In his Washington Post column, “Democrats Cut the Cheer,” David Von Drehle takes the punch bowl away from the Democratic gloatfest following last week’s elections, noting the findings of “a deeply researched paper published Nov. 1 by the liberal Center for American Progress”:
…Political scientists Rob Griffin, Ruy Texeira and John Halpin set out after the 2016 election to determine who voted — by race, age and education — and in what proportions. Their months-long project drew strands from a wide range of data sources and wove them into a picture quite different from the one painted by the imperfect art of Election Day exit polling…“Voter Trends in 2016: A Final Examination” suggests that the coalition of college-educated progressives and people of color on which Democrats have staked their identity may be weaker than most party strategists believed. And as they continue their crawl through the political wilderness, they may find that efforts to strengthen the coalition prove counterproductive, as they did against Trump.
Von Drehle’s brush is a bit broad, in that not all Democrats “have staked their identity” on said coalition, but he is right that identity politics advocates provide “a significant source of the energy in the Democratic Party.” Many Democratic leaders have urged a more inclusive electoral pitch. But for those who have urged ignoring the white working-class, Von Drehle’s column makes some instructive points, including;
I was struck by two sets of data from this rich trove of findings that may add up to a cautionary tale. First, the white electorate is larger and less educated than exit polls would have us believe. The pollsters calculated that 71 percent of voters in 2016 were white and that more than half of them had four or more years of college. But the CAP team came to a very different conclusion: The turnout was nearly 74 percent white (a significant difference in a razor-thin election), and only about two out of five of these voters had a college degree.
Overall, 45 percent of voters in 2016 — by far the largest segment — were whites who either did not attend or did not complete college.
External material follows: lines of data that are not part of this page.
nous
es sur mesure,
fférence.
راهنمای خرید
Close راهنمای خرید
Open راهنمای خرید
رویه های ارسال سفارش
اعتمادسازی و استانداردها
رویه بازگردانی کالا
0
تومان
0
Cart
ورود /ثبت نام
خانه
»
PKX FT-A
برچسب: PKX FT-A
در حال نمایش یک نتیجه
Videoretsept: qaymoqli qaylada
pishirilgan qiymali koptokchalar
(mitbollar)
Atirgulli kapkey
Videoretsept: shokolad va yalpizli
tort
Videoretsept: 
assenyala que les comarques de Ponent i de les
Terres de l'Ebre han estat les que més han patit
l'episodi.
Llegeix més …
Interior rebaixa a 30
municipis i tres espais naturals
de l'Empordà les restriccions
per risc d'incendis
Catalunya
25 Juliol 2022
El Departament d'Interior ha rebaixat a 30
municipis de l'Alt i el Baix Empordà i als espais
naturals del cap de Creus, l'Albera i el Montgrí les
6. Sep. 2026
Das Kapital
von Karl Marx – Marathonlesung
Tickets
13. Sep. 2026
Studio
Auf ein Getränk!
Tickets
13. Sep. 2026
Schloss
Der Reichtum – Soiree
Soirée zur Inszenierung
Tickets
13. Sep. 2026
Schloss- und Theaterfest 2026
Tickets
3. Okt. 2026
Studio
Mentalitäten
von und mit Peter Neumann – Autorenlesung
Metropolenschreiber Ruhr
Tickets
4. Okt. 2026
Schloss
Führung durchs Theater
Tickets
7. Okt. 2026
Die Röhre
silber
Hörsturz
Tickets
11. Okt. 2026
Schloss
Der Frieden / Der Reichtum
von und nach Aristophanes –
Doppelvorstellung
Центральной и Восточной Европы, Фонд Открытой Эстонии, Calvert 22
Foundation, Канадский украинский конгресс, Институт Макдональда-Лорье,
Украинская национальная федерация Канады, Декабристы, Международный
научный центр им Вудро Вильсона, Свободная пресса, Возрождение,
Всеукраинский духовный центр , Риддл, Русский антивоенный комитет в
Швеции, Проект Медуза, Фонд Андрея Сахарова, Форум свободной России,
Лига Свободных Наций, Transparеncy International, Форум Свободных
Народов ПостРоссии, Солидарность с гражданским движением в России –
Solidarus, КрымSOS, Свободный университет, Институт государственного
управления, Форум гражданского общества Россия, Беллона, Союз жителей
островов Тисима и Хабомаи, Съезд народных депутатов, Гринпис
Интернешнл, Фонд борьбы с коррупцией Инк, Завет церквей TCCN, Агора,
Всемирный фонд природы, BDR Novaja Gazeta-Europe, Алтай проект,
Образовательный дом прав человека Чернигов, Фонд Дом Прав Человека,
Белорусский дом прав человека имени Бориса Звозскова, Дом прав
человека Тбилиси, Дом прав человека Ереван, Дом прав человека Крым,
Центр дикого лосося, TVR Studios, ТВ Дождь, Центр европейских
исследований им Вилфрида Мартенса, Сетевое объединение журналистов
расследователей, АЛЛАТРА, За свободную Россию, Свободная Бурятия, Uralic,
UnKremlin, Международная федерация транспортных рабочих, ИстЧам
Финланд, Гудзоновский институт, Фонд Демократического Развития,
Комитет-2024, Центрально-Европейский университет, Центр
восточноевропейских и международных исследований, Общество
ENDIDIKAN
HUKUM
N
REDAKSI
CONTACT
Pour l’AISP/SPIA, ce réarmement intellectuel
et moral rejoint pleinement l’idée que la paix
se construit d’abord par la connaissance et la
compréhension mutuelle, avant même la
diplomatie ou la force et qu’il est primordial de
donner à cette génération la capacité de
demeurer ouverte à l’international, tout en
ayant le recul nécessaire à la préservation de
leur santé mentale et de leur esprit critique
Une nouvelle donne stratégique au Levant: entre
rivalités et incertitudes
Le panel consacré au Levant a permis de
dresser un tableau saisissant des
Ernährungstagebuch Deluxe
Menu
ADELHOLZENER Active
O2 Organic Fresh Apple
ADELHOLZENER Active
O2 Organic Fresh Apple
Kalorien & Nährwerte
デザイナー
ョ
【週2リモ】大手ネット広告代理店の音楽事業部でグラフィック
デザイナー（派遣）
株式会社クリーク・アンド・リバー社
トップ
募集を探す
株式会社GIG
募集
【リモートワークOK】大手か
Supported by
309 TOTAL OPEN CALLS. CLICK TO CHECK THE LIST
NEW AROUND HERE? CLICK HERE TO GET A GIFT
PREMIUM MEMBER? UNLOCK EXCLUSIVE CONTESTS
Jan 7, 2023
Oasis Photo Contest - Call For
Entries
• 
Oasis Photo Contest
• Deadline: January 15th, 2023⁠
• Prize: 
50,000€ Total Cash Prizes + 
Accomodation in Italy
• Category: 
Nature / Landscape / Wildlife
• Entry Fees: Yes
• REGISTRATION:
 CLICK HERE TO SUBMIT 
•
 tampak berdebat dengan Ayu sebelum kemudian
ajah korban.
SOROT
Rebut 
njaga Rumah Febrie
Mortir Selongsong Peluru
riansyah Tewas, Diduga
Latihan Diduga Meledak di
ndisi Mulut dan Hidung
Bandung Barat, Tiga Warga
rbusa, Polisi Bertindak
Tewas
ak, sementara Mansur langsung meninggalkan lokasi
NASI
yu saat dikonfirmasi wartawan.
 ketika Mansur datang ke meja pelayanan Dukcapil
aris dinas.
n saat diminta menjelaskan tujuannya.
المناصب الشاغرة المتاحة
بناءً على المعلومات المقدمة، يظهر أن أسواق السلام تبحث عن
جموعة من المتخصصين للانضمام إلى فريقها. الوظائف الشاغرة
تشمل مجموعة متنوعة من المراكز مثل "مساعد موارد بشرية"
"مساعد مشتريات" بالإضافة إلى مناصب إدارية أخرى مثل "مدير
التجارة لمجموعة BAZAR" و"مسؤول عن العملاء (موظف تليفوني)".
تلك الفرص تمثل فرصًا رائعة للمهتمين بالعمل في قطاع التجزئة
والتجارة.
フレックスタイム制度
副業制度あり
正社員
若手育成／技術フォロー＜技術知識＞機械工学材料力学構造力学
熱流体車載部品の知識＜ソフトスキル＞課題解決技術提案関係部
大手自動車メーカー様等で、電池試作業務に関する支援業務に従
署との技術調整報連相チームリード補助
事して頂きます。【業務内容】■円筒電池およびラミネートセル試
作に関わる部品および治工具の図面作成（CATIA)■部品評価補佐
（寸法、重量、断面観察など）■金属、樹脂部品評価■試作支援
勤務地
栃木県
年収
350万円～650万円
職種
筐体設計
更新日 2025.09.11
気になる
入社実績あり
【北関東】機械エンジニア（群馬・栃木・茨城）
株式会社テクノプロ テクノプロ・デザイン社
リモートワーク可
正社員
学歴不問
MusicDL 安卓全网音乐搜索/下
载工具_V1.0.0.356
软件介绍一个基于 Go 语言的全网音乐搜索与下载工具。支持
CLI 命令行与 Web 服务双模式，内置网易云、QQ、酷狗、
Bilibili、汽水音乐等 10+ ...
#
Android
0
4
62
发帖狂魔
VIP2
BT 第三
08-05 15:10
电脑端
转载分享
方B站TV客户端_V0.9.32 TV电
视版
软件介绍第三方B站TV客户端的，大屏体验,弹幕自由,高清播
This was not entirely a Trump-driven phenomenon. The authors found that exit polls greatly underestimated the voting power of non-college-educated whites in 2012, too.
Second, whatever strength Democrats have gained from identity politics appears to have reached a natural ceiling. Candidate Trump built his campaign on his willingness to offend people. He bashed immigrants, linked Mexicans to violent crime, dog-whistled to white supremacists. Yet when the votes were counted, Trump outperformed 2012 GOP nominee Mitt Romney among African American voters and matched Romney among Latinos.
Von Drehle adds that “A lot of pixels have been devoted to the theory that Clinton would have won the election had she matched Barack Obama in African American turnout. The CAP study confirms that this is true. But the study also shows that she would have won had she matched Obama among whites without a degree.”
“Once the party of the working class,” Von Drehle continues, “Democrats have lost their connection to the largest bloc of voters in America. Democrats had an edge in 1992 of more than five points over Republicans in the registration of white voters with only a high school diploma. By 2016, Republicans had flipped that advantage and widened it to more than 25 points.”
Identity politics advocates will no doubt point to Northam’s Virginia victory as proof that Democrats can win governorships in purple states, even when the Republican candidate wins white non-college voters by a margin of about 40 points. But Democrats can’t count on replicating last week’s political moment, nor Republicans making the same blundering miscalculations of the Gillespie campaign.
Further, as Von Drehle concludes, “No party should feel sanguine heading into an election so glaringly weak with the plurality of the electorate. Democrats will celebrate in 2018 and beyond only if they begin reconnecting with the white working class. How? By assuring them that their concerns matter — not more than, but as much as, anyone else’s.”